Although this language is vague (at one point, it allows consent to be based on “positive cooperation,” which might extend beyond consent in advance), it clearly defines some sex and sexual activity as sexual assault on campus, even if it would be perfectly legal off campus (it does so even more clearly than SB 967 does). It does that even though college students are largely adults who have the right to vote, get married, and serve in the military. For example, students have First Amendment rights that are largely “coextensive” with their rights in society generally, as the Supreme Court has indicated in decisions such as Papish v. University of Missouri Curators, Healy v. James, and Rosenberger v. University of Virginia. (Disclosure: I used to practice education law for a living.).
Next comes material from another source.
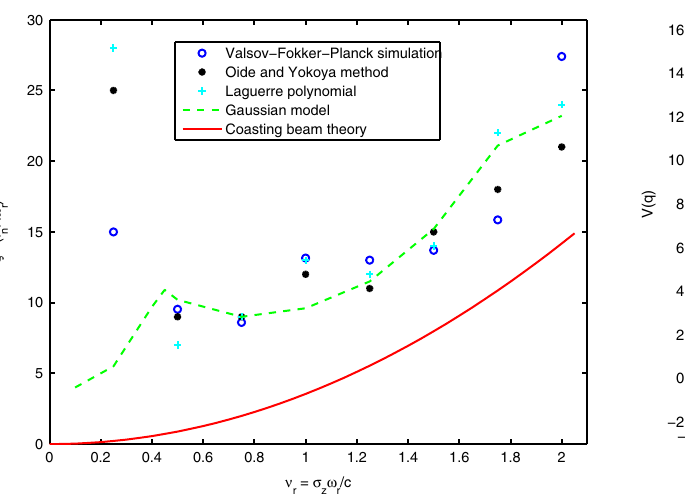
FIG. 12. The potential well at the threshold current I th 0 : 042 pC = V in the SLC damping ring. Note that most distortion ¼ ! (cid:1) =c in the Q ¼ 1 r r z occurs near the bottom of the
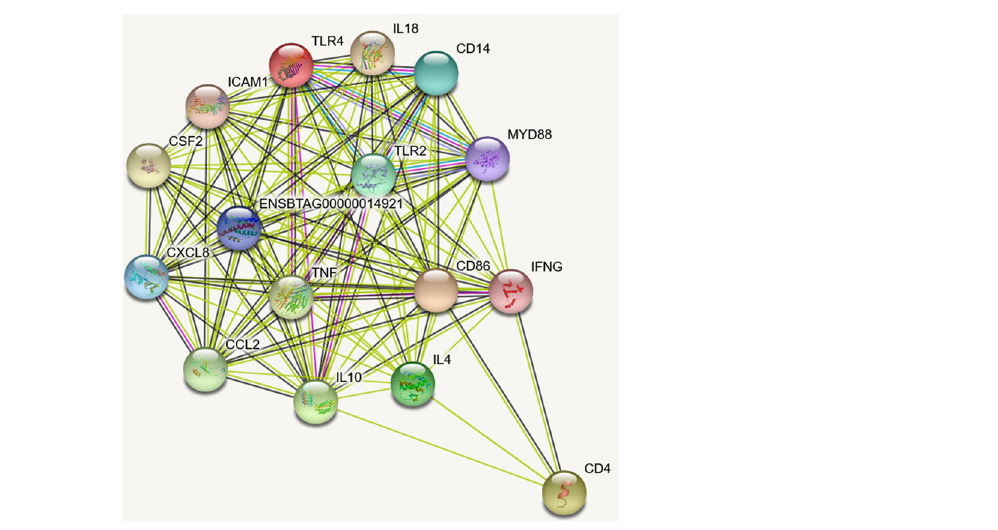
Figure 2. Network of 16 target bovine mastitis genes created using STRING (string-db.org). The Ensembl ID in the network refers to IL-6. Edge color legend (blue: from curated database, pink: experimentally determined, green: text mining, brown:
The assumption seems to be that California’s general definition of sexual assault, which applies off campus, is too narrow. But this assumption is dubious, and in a few rare situations, the existing California definition of sexual assault may already be too broad. Men and women involved in sexual relationships learn the intimate preferences of their partners. As a result, they often know without discussion when their partner desires sex, and can often tell in advance from context whether their partner will welcome a particular sexual act. For example, the former girlfriend of a college hallmate of mine at the University of Virginia would sometimes awaken him through oral stimulation, evincing her desire for intercourse, which generally ensued between them without discussion. Under existing California law, this pleasurable activity is already treated as sexual assault, since a California appellate decision ruled that people cannot consent to future sex while incapacitated. But every person who heard this anecdote thought my hallmate was a lucky man, not a victim of sexual assault (the pleasure of sex may in some cases be enhanced by the element of surprise). Thus, the current California legal definition of sexual assault already appears to be too broad, not too narrow, in such situations.